期刊名称:Proceedings of the National Academy of Sciences
印刷版ISSN:0027-8424
电子版ISSN:1091-6490
出版年度:2016
卷号:113
期号:48
页码:E7778-E7787
DOI:10.1073/pnas.1608221113
语种:English
出版社:The National Academy of Sciences of the United States of America
摘要:SignificanceThe parasite Trypanosoma brucei causes African sleeping sickness. This disease, which lacks effective treatments, affects millions of humans and livestock in sub-Saharan Africa. This paper reveals a mechanism by which the parasite can evade our immune response. Indolepyruvate is a metabolite produced by the parasite and it manipulates the immune cells, called macrophages, preventing them from becoming fully active. The selective advantage for the parasite of excretion of indolepyruvate is possible modulation of host inflammatory responses to prolong host survival, thereby potentiating transmission of the parasite to the tsetse fly vector and ensuring completion of the life cycle. This discovery could lead to new drug targets and better treatments. The parasite Trypanasoma brucei causes African trypanosomiasis, known as sleeping sickness in humans and nagana in domestic animals. These diseases are a major burden in the 36 sub-Saharan African countries where the tsetse fly vector is endemic.
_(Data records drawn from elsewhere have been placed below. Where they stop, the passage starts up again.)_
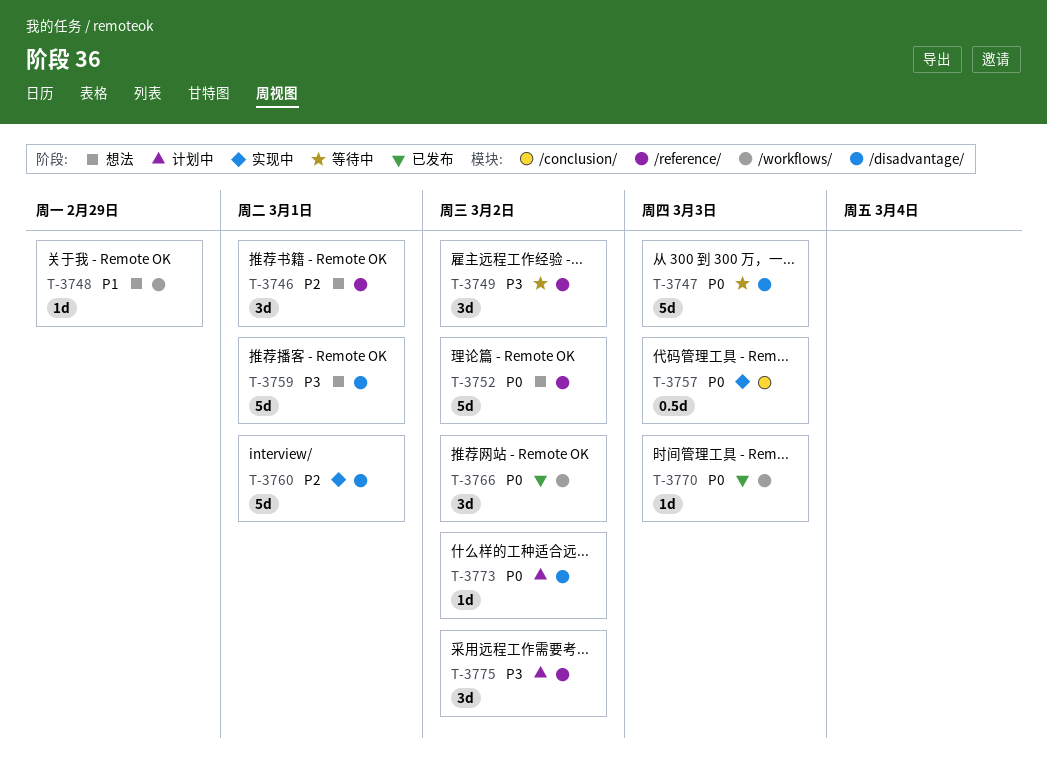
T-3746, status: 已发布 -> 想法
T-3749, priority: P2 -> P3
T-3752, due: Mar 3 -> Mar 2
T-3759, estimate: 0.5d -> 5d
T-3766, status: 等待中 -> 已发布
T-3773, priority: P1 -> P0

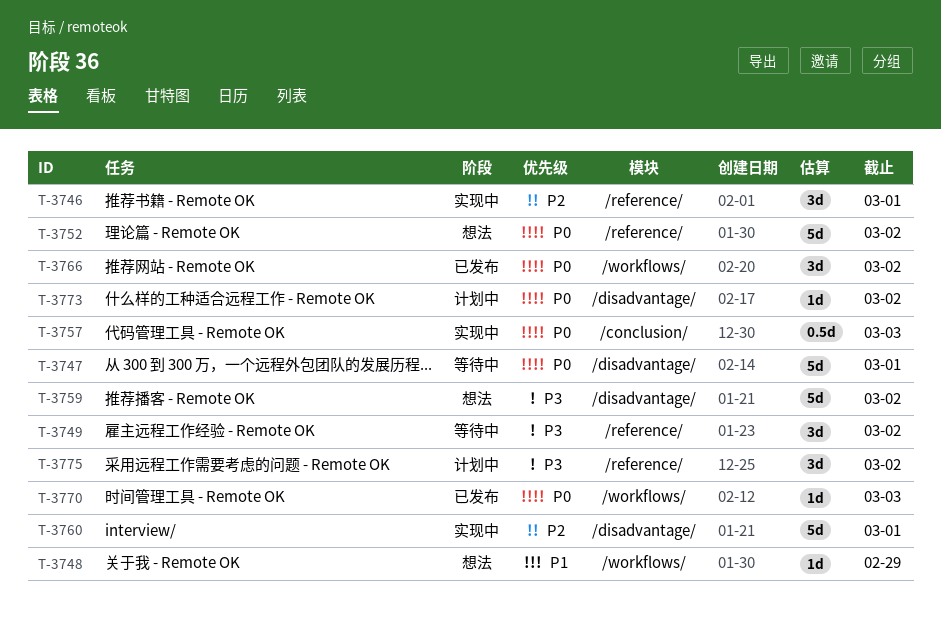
T-3746, status: 想法 -> 实现中
T-3747, due: Mar 3 -> Mar 1
T-3759, due: Mar 1 -> Mar 2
Untreated trypanosomiasis is fatal and the current treatments are stage-dependent and can be problematic during the meningoencephalitic stage, where no new therapies have been developed in recent years and the current drugs have a low therapeutic index. There is a need for more effective treatments and a better understanding of how these parasites evade the host immune response will help in this regard. The bloodstream form of T. brucei excretes significant amounts of aromatic ketoacids, including indolepyruvate, a transamination product of tryptophan. This study demonstrates that this process is essential in bloodstream forms, is mediated by a specialized isoform of cytoplasmic aminotransferase and, importantly, reveals an immunomodulatory role for indolepyruvate. Indolepyruvate prevents the LPS-induced glycolytic shift in macrophages. This effect is the result of an increase in the hydroxylation and degradation of the transcription factor hypoxia-inducible factor-1 (HIF-1). The reduction in HIF-1 levels by indolepyruvate, following LPS or trypanosome activation, results in a decrease in production of the proinflammatory cytokine IL-1{beta}. These data demonstrate an important role for indolepyruvate in immune evasion by T. brucei.